Eine Ärztin fordert

Männerquote im Medizinstudium?

Die Herzchirurgin und CDU-Bundestagsabgeordnete Prof. Claudia Schmidtke aus Lübeck fordert zwecks Behebung des Ärztemangels eine Männerquote im Medizinstudium. Selbst die Männer halten den Vorschlag für falsch.

Was meinen Sie: Ist die Männerquote im Medzinstudium der richtige Weg, um die die flächendeckende Versorgung zu sichern? Adobe Stock_ufotopixl10

Falls nicht mehr Männer an den Hochschulen zugelassen würden, befürchtet die 52-Jährige künftig existenzielle Versorgungsprobleme. Deshalb hält die Medizinerin die Einführung einer Männerquote für erforderlich, berichten die Lübecker Nachrichten.

"Wenn wir insbesondere bei Studium und Ausbildung nicht bald gegensteuern, werden wir die Folgen des Ärztemangels in den kommenden Jahrzehnten bitter bereuen", zitiert das Blatt Schmidtke, die bei der Bundestagswahl 2017 überraschend den Wahlkreis Lübeck direkt gewann.

Ärztinnen: "viel häufiger in Teilzeit und seltener Praxisgründerinnen"

Über 70.000 Ärzte in Deutschland seien über 50 Jahre alt.

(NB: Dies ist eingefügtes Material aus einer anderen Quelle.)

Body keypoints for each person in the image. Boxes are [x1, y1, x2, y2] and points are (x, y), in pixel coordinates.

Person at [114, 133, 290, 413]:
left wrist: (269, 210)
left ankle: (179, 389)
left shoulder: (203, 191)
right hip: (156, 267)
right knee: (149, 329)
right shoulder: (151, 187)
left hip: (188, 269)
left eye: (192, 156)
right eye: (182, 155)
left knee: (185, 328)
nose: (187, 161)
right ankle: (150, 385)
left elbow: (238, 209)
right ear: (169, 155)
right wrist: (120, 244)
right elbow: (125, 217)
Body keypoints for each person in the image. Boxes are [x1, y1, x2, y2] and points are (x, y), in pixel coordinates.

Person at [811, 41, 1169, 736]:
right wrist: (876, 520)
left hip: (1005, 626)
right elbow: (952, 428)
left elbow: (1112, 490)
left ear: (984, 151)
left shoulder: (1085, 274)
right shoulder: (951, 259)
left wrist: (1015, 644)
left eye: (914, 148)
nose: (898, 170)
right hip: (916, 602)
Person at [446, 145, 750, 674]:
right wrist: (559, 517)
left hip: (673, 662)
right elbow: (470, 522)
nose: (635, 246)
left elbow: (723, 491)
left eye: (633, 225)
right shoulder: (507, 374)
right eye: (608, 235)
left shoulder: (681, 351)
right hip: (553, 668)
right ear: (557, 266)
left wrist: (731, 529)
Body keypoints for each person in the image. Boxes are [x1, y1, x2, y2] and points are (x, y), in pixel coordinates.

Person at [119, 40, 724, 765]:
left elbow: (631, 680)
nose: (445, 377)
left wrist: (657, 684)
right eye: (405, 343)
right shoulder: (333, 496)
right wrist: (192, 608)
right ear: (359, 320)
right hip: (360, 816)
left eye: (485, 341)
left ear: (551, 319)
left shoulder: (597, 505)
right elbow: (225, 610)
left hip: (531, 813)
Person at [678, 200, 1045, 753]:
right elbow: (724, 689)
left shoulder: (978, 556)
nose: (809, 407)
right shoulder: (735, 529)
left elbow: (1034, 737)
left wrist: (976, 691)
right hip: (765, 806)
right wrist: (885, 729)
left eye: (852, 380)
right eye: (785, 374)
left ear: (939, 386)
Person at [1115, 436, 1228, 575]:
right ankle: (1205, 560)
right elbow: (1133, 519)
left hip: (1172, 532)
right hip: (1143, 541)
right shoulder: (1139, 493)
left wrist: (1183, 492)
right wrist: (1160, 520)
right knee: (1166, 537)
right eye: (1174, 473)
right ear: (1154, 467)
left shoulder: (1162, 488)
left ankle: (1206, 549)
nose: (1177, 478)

Es sei zwar zu begrüßen, dass viele Frauen den Medizinerberuf ergreifen, betont die Abgeordnete gegenüber der Zeitung: "Auf der anderen Seite wissen wir aber, dass Frauen viel häufiger in Teilzeit arbeiten und seltener Praxisgründungen vornehmen." Männer hingegen schafften aufgrund der besseren Abiturnoten der Frauen immer seltener die Zulassung zum Medizinstudium.

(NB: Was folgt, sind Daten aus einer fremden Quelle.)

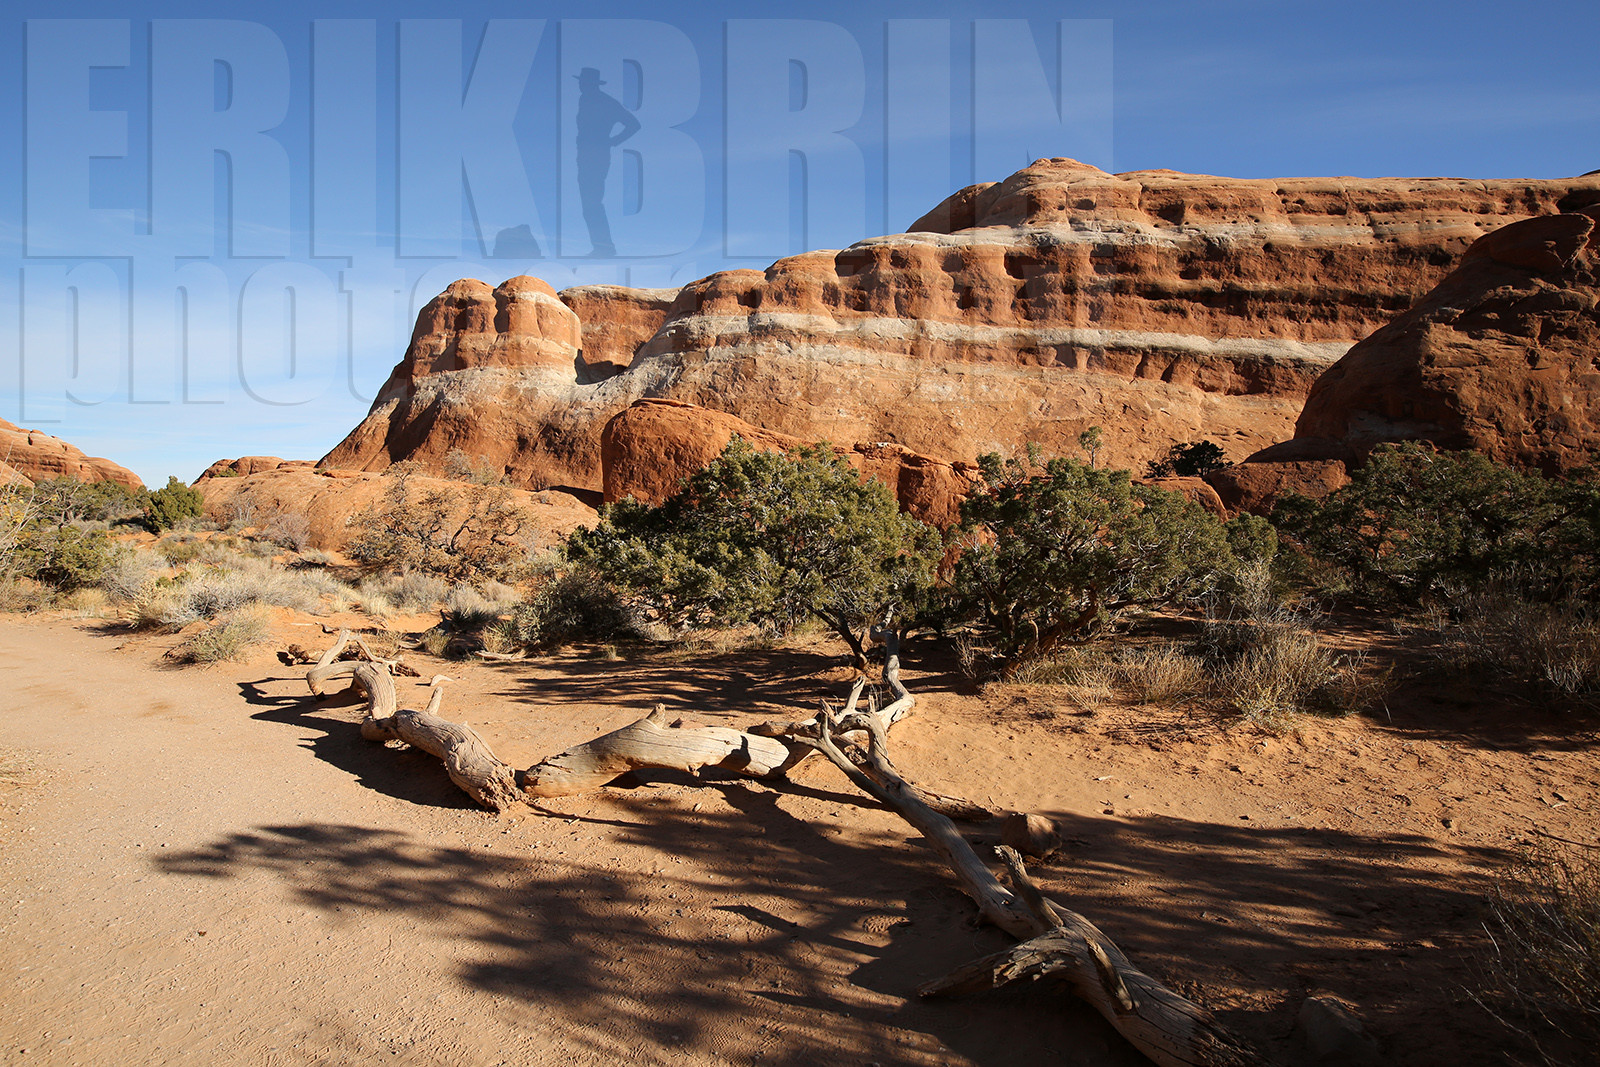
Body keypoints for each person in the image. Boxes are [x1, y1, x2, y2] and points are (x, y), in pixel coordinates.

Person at [574, 67, 640, 258]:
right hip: (585, 155)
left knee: (592, 202)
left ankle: (604, 247)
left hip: (597, 156)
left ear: (591, 84)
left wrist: (612, 141)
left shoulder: (606, 102)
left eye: (583, 82)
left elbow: (634, 124)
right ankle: (601, 247)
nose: (580, 85)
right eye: (580, 82)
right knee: (588, 203)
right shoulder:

Angaben zur Höhe der Männerquote machte Schmidtke nicht. "Mir ist wichtig, dass die Hochschulen die Hoheit über die Auswahl der Studierenden behalten", führte sie aus, "ich wünsche mir, dass sie stärker am Allgemeinwohl orientiert aussuchen." Die Ausbildung eines einzelnen Mediziners koste das Land rund 200.000 Euro kosten. Schmidtke: „Dann dürfen die Länder auch erwarten, dass die ausgebildeten Ärztinnen und Ärzte in der Region bleiben und die ärztliche Versorgung dort übernehmen.“

"Unpassend und falsch"

Mit ihrer Forderung steht Schmidtke bisher allerdings recht alleine da.

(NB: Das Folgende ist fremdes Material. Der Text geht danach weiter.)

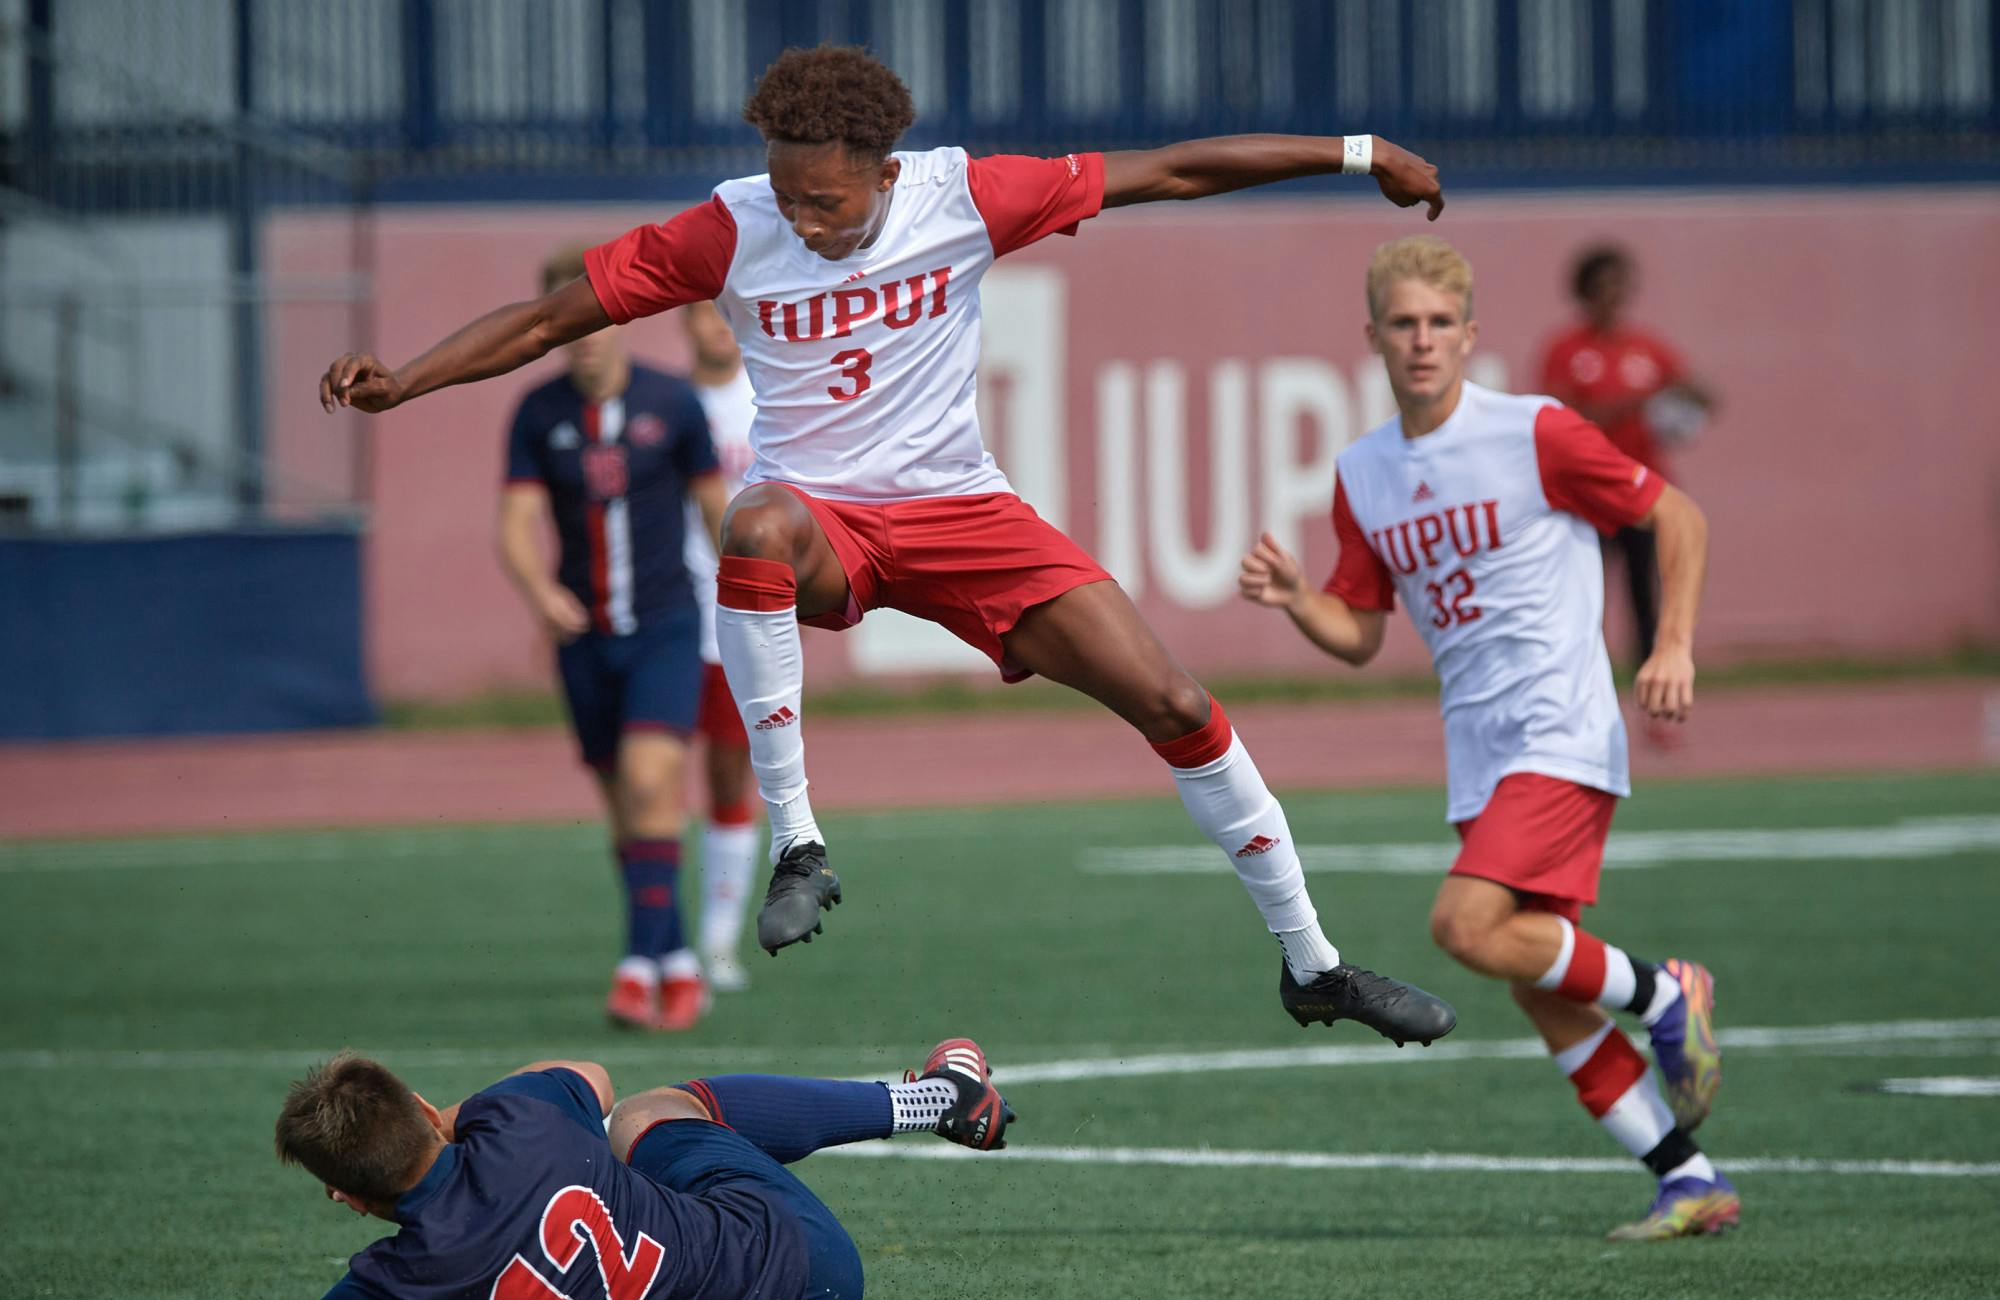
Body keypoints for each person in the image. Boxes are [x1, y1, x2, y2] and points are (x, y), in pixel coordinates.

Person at [320, 44, 1456, 1048]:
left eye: (823, 201)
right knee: (752, 522)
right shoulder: (729, 226)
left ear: (882, 166)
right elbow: (550, 316)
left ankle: (1312, 965)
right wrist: (406, 379)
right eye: (786, 195)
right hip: (823, 522)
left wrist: (1359, 151)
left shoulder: (965, 195)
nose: (802, 221)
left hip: (963, 512)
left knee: (1174, 701)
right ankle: (799, 843)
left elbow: (1174, 170)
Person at [1238, 237, 1733, 1242]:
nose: (1420, 341)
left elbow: (1673, 514)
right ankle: (1686, 1177)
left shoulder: (1534, 431)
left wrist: (1669, 641)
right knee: (1535, 978)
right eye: (1401, 323)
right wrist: (1297, 599)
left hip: (1558, 724)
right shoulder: (1361, 473)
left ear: (1469, 336)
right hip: (1478, 749)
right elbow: (1358, 632)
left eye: (1437, 324)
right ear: (1371, 336)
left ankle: (1661, 988)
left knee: (1462, 924)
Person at [133, 1040, 1019, 1300]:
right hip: (808, 1274)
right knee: (644, 1115)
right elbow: (588, 1078)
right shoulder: (515, 1120)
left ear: (345, 1195)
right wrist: (464, 1116)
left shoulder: (389, 1290)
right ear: (425, 1111)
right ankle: (934, 1102)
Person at [496, 246, 731, 1031]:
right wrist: (539, 593)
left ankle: (636, 968)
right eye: (570, 320)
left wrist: (751, 588)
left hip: (667, 625)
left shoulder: (675, 403)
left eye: (597, 316)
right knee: (624, 808)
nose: (586, 334)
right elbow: (516, 524)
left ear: (623, 316)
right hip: (585, 639)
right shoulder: (538, 413)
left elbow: (713, 509)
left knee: (647, 778)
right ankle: (678, 959)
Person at [1538, 245, 1716, 682]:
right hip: (1588, 495)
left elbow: (1703, 395)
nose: (1613, 296)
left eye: (1621, 285)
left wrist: (1678, 401)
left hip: (1642, 493)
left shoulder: (1646, 348)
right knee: (1584, 597)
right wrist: (1634, 403)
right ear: (1585, 292)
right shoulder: (1567, 350)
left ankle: (1653, 689)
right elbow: (1563, 417)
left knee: (1645, 596)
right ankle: (1583, 686)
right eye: (1603, 286)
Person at [679, 298, 763, 993]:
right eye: (705, 315)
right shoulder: (669, 408)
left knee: (731, 776)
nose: (717, 328)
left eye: (727, 314)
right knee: (647, 777)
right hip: (668, 617)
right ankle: (660, 945)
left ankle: (719, 941)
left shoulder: (771, 401)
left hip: (742, 616)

  • So hält Prof. Karl Lauterbach (SPD) den Vorschlag "für unpassend und falsch": "Das würde bedeuten, dass wir geeigneten Frauen den Weg ins Medizinstudium verwehren müssten.“ Statt mit Geschlechterquoten zu arbeiten, müssten mehr Studienplätze für Männer und Frauen geschaffen werden", zitiert das Blatt den SPD-Gesundheitspolitiker.  
  • Eine Männerquote würde die Sache nicht einfacher machen, pflichtet der CDU-Landtagsabgeordnete Tim Brockmann bei.
  • Eine Männerquote löse das Problem des Ärztemangels nicht, sagte der Zeitung auch Dr. Thomas Maurer, Vorsitzender des Hausärzteverbandes Schleswig-Holstein. Er fordert stattdessen ein Anreizsystem, „das die Mehrarbeit von Ärzten auch honoriert“.
  • „Wir brauchen keine Männerquote, sondern ein anderes Auswahlverfahren“, zitieren die LN Prof. Dr. med. Jürgen Westermann, Studiengangsleiter im Bereich Studium & Lehre der Sektion Medizin an der Univeristät Lübeck. „Die Abiturnote darf nicht so ein großes Gewicht haben.“

Erst vergangenes Frühjahr hatte der heute 77-jährige Radiologieprofesor Jürgen Freyschmidt aus Bremen eine 50-Prozent-Quote im Medizinstudiumfür Männer gefordert. Bislang ohne Erfolg.

Laut Statistischem Jahrbuch der Bundeszahnärztekammer (BZÄK) lag der Frauenanteil bei zahnärztlich tätigen Personen 2017 bei 45,1 Prozent. Das sind bereits 8,8 Prozent mehr als im Jahr 2000.